The second stage of the Design Thinking process is to define the user’s needs and problems. Having gathered all the necessary and relevant data during the research process completed in the Empathising stage, we move on to summarising all this data into user personas.

Simply put, a user persona is a fictional representation of your ideal customer.

After conducting user research, we put together the data gathered and build our personas as to include the potential users’ needs, wants, pain points and behaviours.

We say “fictional”, but a user persona is based on real data. We never assume things about our users, so all the information that is presented must be taken from real user research. The reason why we create user personas is to make sure we build for our users, and not ourselves.

Here’s an example of a user persona built for a mobile application aimed to help people contribute easily to solving the climate change issue.

User persona example

So let’s take each part separately and see what each section is supposed to focus on.

General Information

We start by displaying some general information about our persona, such as:

  • Name (fictional)
  • Location (where they are living now)
  • Age
  • Job position
  • Any other detail you feel is relevant to be included in this section.

About

After we look at the data gathered through user research, we can add a text describing the user persona. This way, we build a story behind the persona, which brings us even closer to the potential user base of our product.

Attribute Scale

An attribute scale is very useful when designing a product, as it offers us a more clear overview of our users’ personality traits, as well as level of expertise when it comes to using technology. This way, we ensure we build a product that truly helps people achieve their goals. By recording and summarising this kind of information in a user persona, we create more background for our potential users, which helps us define clearer goals and prioritise feature for our design.

Wants & Needs

When we design for our users, we want to really understand what they want to achieve and what are their needs regarding this. In this case, we can see that our user persona wants to see more involvement from people around her, she wants to act now as best as she can, and needs to raise awareness of the fact that climate change is a real issue nowadays. By understanding this, we can build a clear overview of what we must design in order to help her achieve these goals.

Pain Points

While our target users have certain wants, they also have issues that they have encountered in regards to the topic that you are researching. We call these pain points and they also help define our priorities when building a product. For this user persona, she is frustrated when she cannot find enough information online about climate change, and she feels the effects of climate change through heatwaves, decreasing air quality and much warmer weather. What we can conclude from this is that our product (mobile app in this case) must ensure that our users are able to easily find the information they are looking for when they need it, which would reduce their frustrations considerably.

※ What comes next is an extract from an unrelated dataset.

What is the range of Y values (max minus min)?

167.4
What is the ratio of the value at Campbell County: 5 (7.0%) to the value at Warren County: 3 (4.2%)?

Reasons to Use Our Product

Another useful section when building a user persona is the one dedicated to reasons for which a person might use our product. Taking this example, Zoe would use this mobile app to find more information about climate change (Remember how she stated that she is frustrated when she doesn’t find the information she needs?), to document herself about the state of Earth’s climate and to see how she can get involved. This confirms our design priorities once again — the fact that our mobile app must offer users all the information they need about climate change and how they can get involved whenever they feel the need to.